__Extracted records__

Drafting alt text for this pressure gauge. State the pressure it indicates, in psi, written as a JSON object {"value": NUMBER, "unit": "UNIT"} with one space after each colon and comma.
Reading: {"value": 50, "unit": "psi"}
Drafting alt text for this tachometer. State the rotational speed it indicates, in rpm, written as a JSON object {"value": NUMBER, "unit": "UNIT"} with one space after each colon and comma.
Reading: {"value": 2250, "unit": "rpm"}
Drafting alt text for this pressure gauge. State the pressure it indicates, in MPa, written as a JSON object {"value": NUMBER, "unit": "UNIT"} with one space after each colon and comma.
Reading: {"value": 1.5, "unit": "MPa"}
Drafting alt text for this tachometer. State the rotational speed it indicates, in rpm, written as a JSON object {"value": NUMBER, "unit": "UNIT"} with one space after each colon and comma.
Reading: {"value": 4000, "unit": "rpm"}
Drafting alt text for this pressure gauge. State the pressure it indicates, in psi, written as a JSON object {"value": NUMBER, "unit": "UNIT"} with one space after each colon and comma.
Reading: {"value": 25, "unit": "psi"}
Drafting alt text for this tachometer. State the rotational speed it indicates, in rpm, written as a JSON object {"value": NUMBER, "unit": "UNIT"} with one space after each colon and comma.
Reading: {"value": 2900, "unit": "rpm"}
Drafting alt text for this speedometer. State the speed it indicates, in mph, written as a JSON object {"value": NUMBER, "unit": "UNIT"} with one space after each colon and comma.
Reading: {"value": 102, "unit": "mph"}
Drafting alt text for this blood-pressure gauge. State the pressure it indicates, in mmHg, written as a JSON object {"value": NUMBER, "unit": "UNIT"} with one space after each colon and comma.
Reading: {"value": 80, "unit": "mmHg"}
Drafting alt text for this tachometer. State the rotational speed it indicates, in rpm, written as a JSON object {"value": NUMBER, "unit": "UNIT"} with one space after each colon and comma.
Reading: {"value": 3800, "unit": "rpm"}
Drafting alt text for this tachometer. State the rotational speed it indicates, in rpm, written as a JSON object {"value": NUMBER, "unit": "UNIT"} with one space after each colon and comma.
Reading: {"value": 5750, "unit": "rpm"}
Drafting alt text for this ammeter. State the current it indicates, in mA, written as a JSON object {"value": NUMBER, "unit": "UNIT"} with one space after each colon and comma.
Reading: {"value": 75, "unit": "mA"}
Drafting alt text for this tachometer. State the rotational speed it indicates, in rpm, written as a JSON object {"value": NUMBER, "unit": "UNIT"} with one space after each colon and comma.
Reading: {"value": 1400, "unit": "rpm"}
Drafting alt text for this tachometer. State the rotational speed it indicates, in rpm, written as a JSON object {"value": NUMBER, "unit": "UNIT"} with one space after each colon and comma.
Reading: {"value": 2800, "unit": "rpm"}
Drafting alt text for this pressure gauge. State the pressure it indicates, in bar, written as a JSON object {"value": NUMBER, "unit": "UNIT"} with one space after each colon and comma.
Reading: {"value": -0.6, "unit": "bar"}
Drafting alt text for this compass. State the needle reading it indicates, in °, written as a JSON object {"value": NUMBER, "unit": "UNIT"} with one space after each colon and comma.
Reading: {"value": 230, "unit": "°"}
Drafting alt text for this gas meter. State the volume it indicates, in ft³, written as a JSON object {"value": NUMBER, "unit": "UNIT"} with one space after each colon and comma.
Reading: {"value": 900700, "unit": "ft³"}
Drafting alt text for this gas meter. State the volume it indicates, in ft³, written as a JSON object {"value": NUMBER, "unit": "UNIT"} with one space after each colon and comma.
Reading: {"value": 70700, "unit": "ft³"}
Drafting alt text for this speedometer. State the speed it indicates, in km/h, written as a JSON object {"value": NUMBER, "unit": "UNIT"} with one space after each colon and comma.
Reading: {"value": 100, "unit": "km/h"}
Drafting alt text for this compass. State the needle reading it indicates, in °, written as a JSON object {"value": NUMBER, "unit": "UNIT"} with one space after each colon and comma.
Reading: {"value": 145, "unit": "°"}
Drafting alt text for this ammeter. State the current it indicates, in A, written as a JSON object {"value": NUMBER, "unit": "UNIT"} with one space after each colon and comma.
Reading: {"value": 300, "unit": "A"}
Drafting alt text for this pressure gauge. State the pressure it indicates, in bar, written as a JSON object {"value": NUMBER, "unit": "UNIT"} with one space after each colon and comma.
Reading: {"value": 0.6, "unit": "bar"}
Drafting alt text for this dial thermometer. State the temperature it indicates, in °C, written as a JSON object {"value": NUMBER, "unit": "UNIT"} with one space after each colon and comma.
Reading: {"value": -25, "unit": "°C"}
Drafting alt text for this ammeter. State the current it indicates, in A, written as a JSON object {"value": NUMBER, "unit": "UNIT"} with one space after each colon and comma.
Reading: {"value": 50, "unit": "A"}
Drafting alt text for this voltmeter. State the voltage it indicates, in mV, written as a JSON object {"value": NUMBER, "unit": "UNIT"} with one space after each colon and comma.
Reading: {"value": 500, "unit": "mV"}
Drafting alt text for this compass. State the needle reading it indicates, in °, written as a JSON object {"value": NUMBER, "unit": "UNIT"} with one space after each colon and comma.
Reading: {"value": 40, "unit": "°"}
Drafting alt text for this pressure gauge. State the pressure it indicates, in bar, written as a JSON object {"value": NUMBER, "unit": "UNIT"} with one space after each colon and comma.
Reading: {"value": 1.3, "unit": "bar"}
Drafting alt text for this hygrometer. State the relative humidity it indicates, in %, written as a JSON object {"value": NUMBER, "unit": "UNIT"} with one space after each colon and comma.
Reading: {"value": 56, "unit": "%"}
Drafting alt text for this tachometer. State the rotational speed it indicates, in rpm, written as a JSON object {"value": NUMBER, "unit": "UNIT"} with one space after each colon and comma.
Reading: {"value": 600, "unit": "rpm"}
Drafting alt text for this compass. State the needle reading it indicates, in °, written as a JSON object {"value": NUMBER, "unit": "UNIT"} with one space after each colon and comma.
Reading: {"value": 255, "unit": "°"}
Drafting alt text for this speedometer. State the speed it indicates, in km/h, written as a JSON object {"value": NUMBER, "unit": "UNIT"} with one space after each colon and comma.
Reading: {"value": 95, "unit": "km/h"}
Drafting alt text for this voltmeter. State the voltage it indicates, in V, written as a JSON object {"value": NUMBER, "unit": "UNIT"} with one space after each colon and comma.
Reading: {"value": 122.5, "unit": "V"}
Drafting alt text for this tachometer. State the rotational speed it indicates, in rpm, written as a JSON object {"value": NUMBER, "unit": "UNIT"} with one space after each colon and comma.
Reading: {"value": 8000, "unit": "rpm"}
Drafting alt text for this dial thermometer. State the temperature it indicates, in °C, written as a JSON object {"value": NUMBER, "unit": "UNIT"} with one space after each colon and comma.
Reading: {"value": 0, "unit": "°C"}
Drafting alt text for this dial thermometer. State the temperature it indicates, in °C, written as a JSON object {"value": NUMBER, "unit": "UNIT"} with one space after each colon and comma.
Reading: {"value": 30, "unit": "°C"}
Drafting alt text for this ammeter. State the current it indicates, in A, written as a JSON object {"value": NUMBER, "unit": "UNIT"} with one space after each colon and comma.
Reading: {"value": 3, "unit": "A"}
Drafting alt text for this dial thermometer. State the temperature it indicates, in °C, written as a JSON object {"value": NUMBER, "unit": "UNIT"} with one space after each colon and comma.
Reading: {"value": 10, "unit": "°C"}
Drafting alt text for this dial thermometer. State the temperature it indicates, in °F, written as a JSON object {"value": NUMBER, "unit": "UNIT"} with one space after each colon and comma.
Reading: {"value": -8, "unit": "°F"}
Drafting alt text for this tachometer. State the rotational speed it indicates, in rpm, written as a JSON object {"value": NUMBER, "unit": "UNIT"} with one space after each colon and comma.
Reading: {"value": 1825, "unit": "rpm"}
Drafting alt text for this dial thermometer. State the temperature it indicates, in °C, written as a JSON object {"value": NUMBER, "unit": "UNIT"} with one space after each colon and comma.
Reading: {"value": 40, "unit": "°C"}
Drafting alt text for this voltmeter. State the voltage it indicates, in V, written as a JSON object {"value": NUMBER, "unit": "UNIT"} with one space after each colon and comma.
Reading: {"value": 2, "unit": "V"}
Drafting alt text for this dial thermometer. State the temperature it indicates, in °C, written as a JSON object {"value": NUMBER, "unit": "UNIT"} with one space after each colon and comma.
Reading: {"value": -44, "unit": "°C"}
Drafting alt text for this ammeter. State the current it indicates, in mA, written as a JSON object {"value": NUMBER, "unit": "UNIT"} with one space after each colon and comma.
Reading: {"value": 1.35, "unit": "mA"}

__Try it__
Copy out every line of the records above that contains the string "mmHg", with matching case.

__Response to the task__
Drafting alt text for this blood-pressure gauge. State the pressure it indicates, in mmHg, written as a JSON object {"value": NUMBER, "unit": "UNIT"} with one space after each colon and comma.
Reading: {"value": 80, "unit": "mmHg"}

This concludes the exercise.